Thirdly, my hon. Friend asked whether High Court judges should hear important cases in the upper tribunal. That will be a matter for judicial allocation, but the intention of having High Court judges in the upper tribunal is that they should deal with important cases. The right to make a challenge, about which the hon. Member for Ashford asked an important question, will still exist. One does not need the High Court process for that, because there will be the opportunity for a challenge in the upper tribunal or, critically, in the Court of Appeal. The proposals will cut out an unnecessary stage. As my hon. Friend the Member for Wirral, West (Stephen Hesford), whose expertise in this matter is well known, has pointed out, they will help the good guys, if I can put it that way.
The hon. Member for Ashford made an important point about that 85 per cent. figure and the letter from ILPA. As I have said, 85 per cent. of applications for judicial review are unsuccessful. It is true that some cases are withdrawn because UKBA has reconsidered its decision, sometimes after representations made by hon. Members and sometimes as a result of the re-examination of a decision. However, the number of cases withdrawn because the UK Border Agency has reversed its decision is small. Unfortunately, I do not have the figures available this evening, but I will write to the hon. Gentleman with them. Even if I conceded that the numbers were significant-I do not-that is an argument for the experts' tribunal, or upper tier, dealing with the requests under the new system, rather than the existing position, whereby delay, as my hon. Friend the Member for Wirral, West has said, is almost built into the system, as we clog up the higher courts.
The hon. Member for Ashford asked whether judicial reviews by inexperienced upper tribunals would increase the work load in the Court of Appeal, because that access route will still exist. My previous point partly answers that, but it is also relevant to point out that the Tribunals, Courts and Enforcement Act 2007 limits the judiciary in upper tribunals who can deal with judicial reviews to High Court judges, Court of Appeal judges or other judges agreed between the Lord Chief Justice and the senior president. We are therefore confident that the quality of judges in the upper tier will be the best available. Again, part of our purpose is to get a more efficient system, to answer the point that the hon. Member for Broxbourne made.
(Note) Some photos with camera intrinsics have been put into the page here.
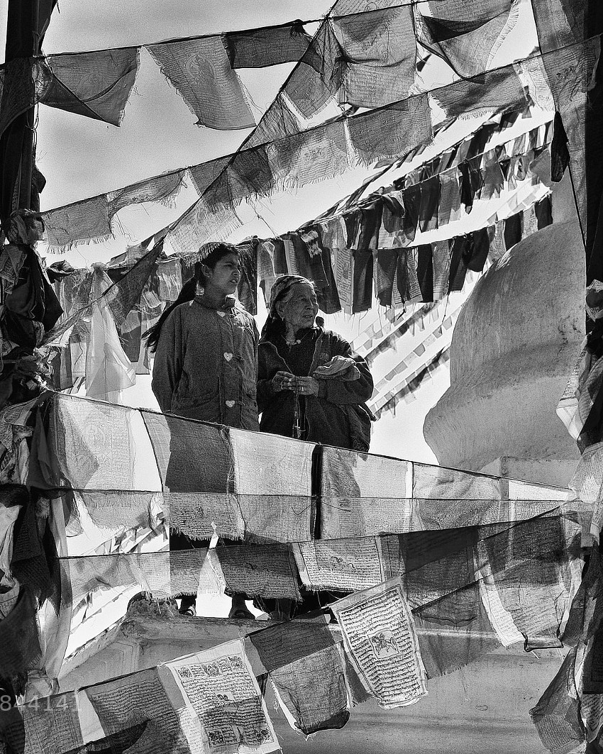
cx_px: 279
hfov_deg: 13.3
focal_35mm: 116
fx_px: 2588
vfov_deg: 16.6
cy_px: 379
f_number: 9.5
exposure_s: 1/750
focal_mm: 55
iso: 200
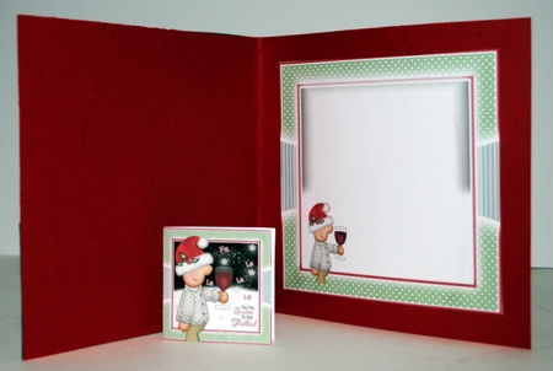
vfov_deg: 31.0
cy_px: 186
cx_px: 276
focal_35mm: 44
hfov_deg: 44.9
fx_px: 670
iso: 200
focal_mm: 29
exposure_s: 1/60
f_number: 4.5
I thank the hon. Member for Rochdale (Paul Rowen) for his comments. Let me be clear that the effect of new clause 8 is that the Lord Chief Justice, with the agreement of the Lord Chancellor, will be able to order the transfer of judicial review cases that deal with fresh claims to the upper tribunal. Transfer of other cases, either on a case-by-case basis or on a class of case basis, will not be possible. It will go some way towards alleviating the
burden on the higher courts. Once the upper tribunal has established its ability to deal efficiently and effectively with the judicial reviews of fresh claims, and the process that I described in response to my hon. Friend the Member for Walthamstow has been fulfilled, the House may be persuaded that we should be able to deal with other cases, too. However, that is a discussion for another day and would require another Bill. It is the Government's view that that is desirable, but we must pass the tests first. I hope that that gives the hon. Member for Rochdale the reassurance that he seeks.